Easy to say now. But in September 2000, a team of neurologists and psychiatrists at Hospital Universitario Doce de Octubre in Madrid, Spain, reported that ten of their levodopa-treated Parkinson’s patients had suddenly become pathological gamblers. Slot machines were the preferred vice. That suggested “it could be related to the dopaminergic” treatment, Dr. José Antonio Molina and his colleagues wrote in the journal Movement Disorders. This hint of a link between sudden compulsive gambling and dopamine drugs had “apparently never been reported” before.
But something close had been. In 1989 neurologist Ryan Uitti and colleagues found that thirteen of their Parkinson’s patients developed hypersexuality soon after beginning levodopa therapy. His discovery, however, appeared in a low-profile journal, Clinical Neuropha
rmacology, and attracted little notice. And over the course of just two weeks in 1999, neurologist Mark Stacy, then director of the Muhammad Ali Parkinson Research Center in Phoenix, learned that two of his Parkinson’s patients, whose medication he had just increased, immediately went on a gambling spree and lost $60,000 each. But he presented the observation in a poster at the Movement Disorders Meeting, not publishing a paper until 2003.

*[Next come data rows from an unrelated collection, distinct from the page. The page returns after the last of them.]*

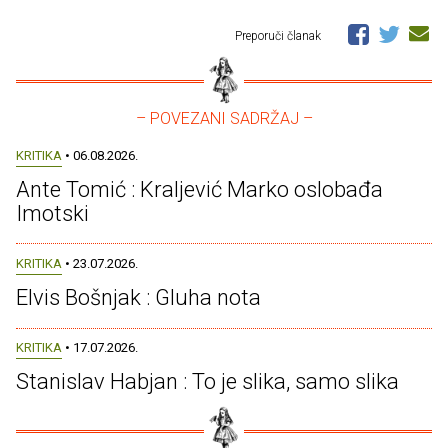
Preporuči članak
– POVEZANI SADRŽAJ –
KRITIKA
• 06.08.2026.
Ante Tomić : Kraljević Marko oslobađa
Imotski
KRITIKA
• 23.07.2026.
Elvis Bošnjak : Gluha nota
KRITIKA
• 17.07.2026.
Stanislav Habjan : To je slika, samo slika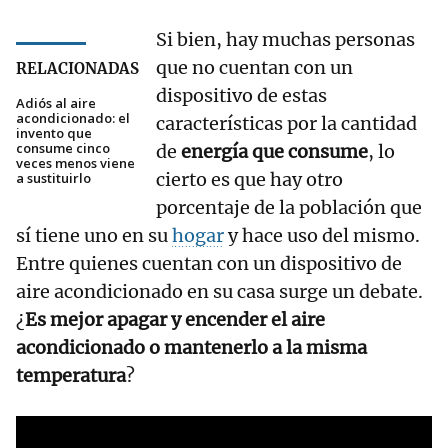
Si bien, hay muchas personas
que no cuentan con un
RELACIONADAS
dispositivo de estas
Adiós al aire
acondicionado: el
características por la cantidad
invento que
consume cinco
de
energía que consume
, lo
veces menos viene
cierto es que hay otro
a sustituirlo
porcentaje de la población que
sí tiene uno en su
hogar
y hace uso del mismo.
Entre quienes cuentan con un dispositivo de
aire acondicionado en su casa surge un debate.
¿
Es mejor apagar y encender el aire
acondicionado o mantenerlo a la misma
temperatura
?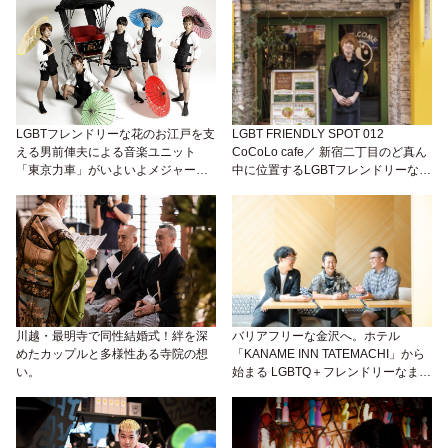
LGBTフレンドリーな花のお江戸を支
LGBT FRIENDLY SPOT 012
える男前俥夫による音楽ユニット
CoCoLo cafe／ 新宿二丁目のど真ん
「東京力車」がいよいよメジャーデ
中に位置するLGBTフレンドリーなレ
ビュー!!
ストランの走り
川越・最明寺で同性結婚式！絆を深
バリアフリーな金沢へ。ホテル
めたカップルと多様性ある寺院の想
「KANAME INN TATEMACHI」から
い。
始まる LGBTQ＋フレンドリーなまち
づくり。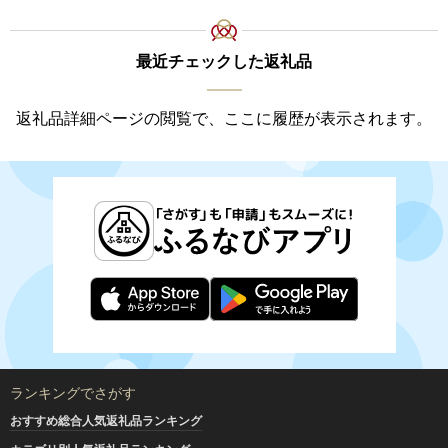
最近チェックした返礼品
返礼品詳細ページの閲覧で、ここに履歴が表示されます。
ランキングでさがす
おすすめ総合人気返礼品ランキング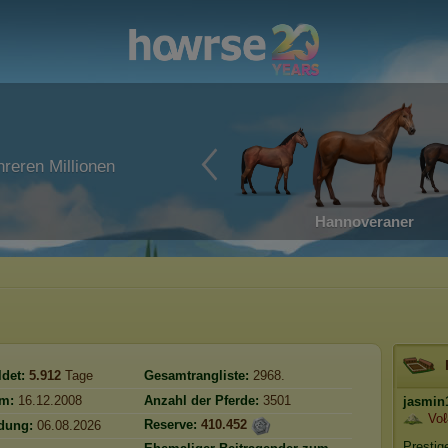
reren Millionen
Hannoveraner
det:
5.912
Tage
Gesamtrangliste:
2968.
m:
16.12.2008
Anzahl der Pferde:
3501
jasmin
Voℓ
Reserve:
410.452
ndung:
06.08.2026
Prestig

By then, the new generation of dopamine agonists had been in use for nearly a decade, which might make it seem odd that compulsive behaviors were not linked to the drugs until 2000. “But it just wasn’t something you asked,” said neurologist Erika Driver-Dunckley. “Patients would come in and you’d ask about their movement disorder. Why would it occur to anyone to ask if a Parkinson’s patient had suddenly developed compulsive urges to gamble or look at porn?”
After the Spanish report, however, neurologists started both asking and scrutinizing their old notes. At the Muhammad Ali Center, Driver-Dunckley and Stacy began combing through the database of Parkinson’s patients seen from May 1, 1999, to April 30, 2000. Presto: of 1,281 taking dopamine agonists, nine had also mentioned a sudden onset of compulsive gambling, they and their colleagues reported in the journal Neurology in 2003.

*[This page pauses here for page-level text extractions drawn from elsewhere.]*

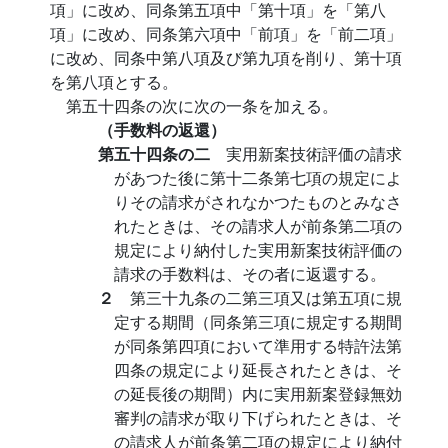
項」に改め、同条第五項中「第十項」を「第八
項」に改め、同条第六項中「前項」を「前二項」
に改め、同条中第八項及び第九項を削り、第十項
を第八項とする。
第五十四条の次に次の一条を加える。
（手数料の返還）
第五十四条の二
実用新案技術評価の請求
があつた後に第十二条第七項の規定によ
りその請求がされなかつたものとみなさ
れたときは、その請求人が前条第二項の
規定により納付した実用新案技術評価の
請求の手数料は、その者に返還する。
２
第三十九条の二第三項又は第五項に規
定する期間（同条第三項に規定する期間
が同条第四項において準用する特許法第
四条の規定により延長されたときは、そ
の延長後の期間）内に実用新案登録無効
審判の請求が取り下げられたときは、そ
の請求人が前条第二項の規定により納付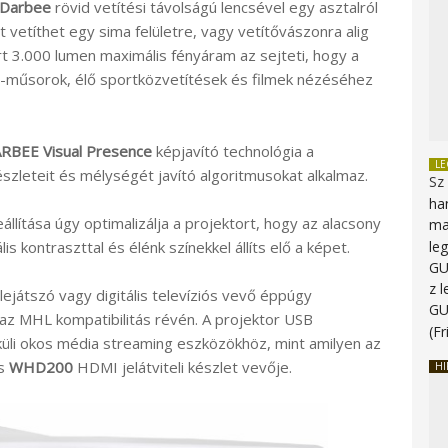
Darbee
rövid vetítési távolságú lencsével egy asztalról
t vetíthet egy sima felületre, vagy vetítővászonra alig
t 3.000 lumen maximális fényáram az sejteti, hogy a
TV-műsorok, élő sportközvetítések és filmek nézéséhez
RBEE Visual Presence
képjavító technológia a
L
észleteit és mélységét javító algoritmusokat alkalmaz.
Sz
ha
ítása úgy optimalizálja a projektort, hogy az alacsony
ma
le
s kontraszttal és élénk színekkel állíts elő a képet.
G
z 
ejátszó vagy digitális televíziós vevő éppúgy
G
 az MHL kompatibilitás révén. A projektor USB
(Fr
lküli okos média streaming eszközökhöz, mint amilyen az
is
WHD200
HDMI jelátviteli készlet vevője.
HI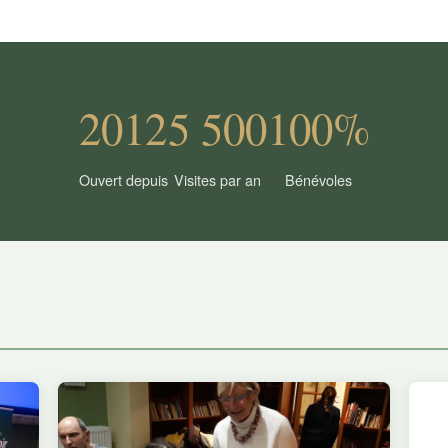
2012
5 500
100%
Ouvert depuis
Visites par an
Bénévoles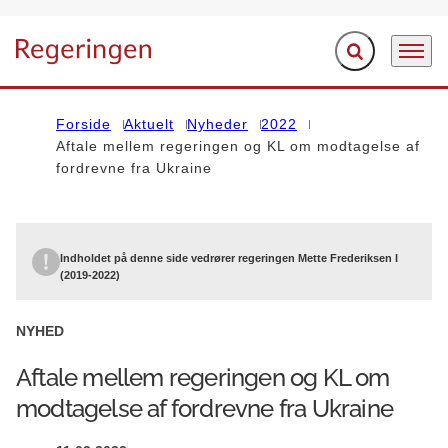
Fold søgefelt ud
Menu
Gå til forsiden
Forside
Aktuelt
Nyheder
2022
Aftale mellem regeringen og KL om modtagelse af
fordrevne fra Ukraine
Indholdet på denne side vedrører regeringen Mette Frederiksen I
(2019-2022)
NYHED
Aftale mellem regeringen og KL om
modtagelse af fordrevne fra Ukraine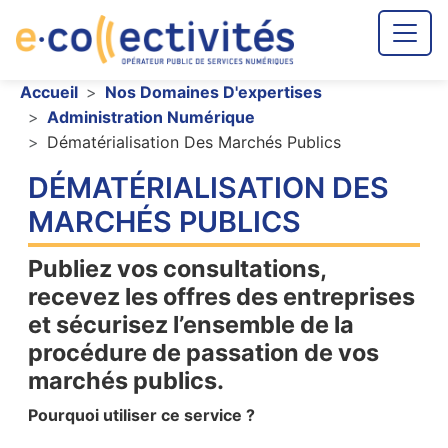
Aller au contenu principal
Fil d'Ariane
Accueil
Nos Domaines D'expertises
Administration Numérique
Dématérialisation Des Marchés Publics
DÉMATÉRIALISATION DES
MARCHÉS PUBLICS
Publiez vos consultations,
recevez les offres des entreprises
et sécurisez l’ensemble de la
procédure de passation de vos
marchés publics.
Pourquoi utiliser ce service ?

That small incidence didn’t exactly constitute an epidemic, but remember that this was a look-through-the-files, retrospective analysis limited by the “don’t ask, don’t tell” quandary that Driver-Dunckley alluded to: neurologists had no more reason to ask a Parkinson’s patient if he had started feeling inexorably drawn to casinos than an ophthalmologist had reasons to ask about bunions. Once she did start asking, Driver-Dunckley told me, “Patients would bring up that they’d gone through a divorce because they’d cheated with a prostitute, or that they’d lost all of their money gambling. That was unusual enough by itself, but even more so because Parkinson’s patients have been described as goody-two-shoes”—straitlaced, risk-averse people whose dwindling supply of dopamine leaves them bereft of the brain signals that deliver hedonic hits. “After just a couple of cases I thought, huh, this might be significant,” she continued. “They weren’t telling me they had spent a little more money gambling than they usually did. It would be, ‘I just spent all of my retirement savings gambling.’ Some blew it all in a week, and some did it by going to casinos every week for a month. But it wasn’t just gambling and hypersexuality. We also had people who developed compulsive hair combing or house cleaning.”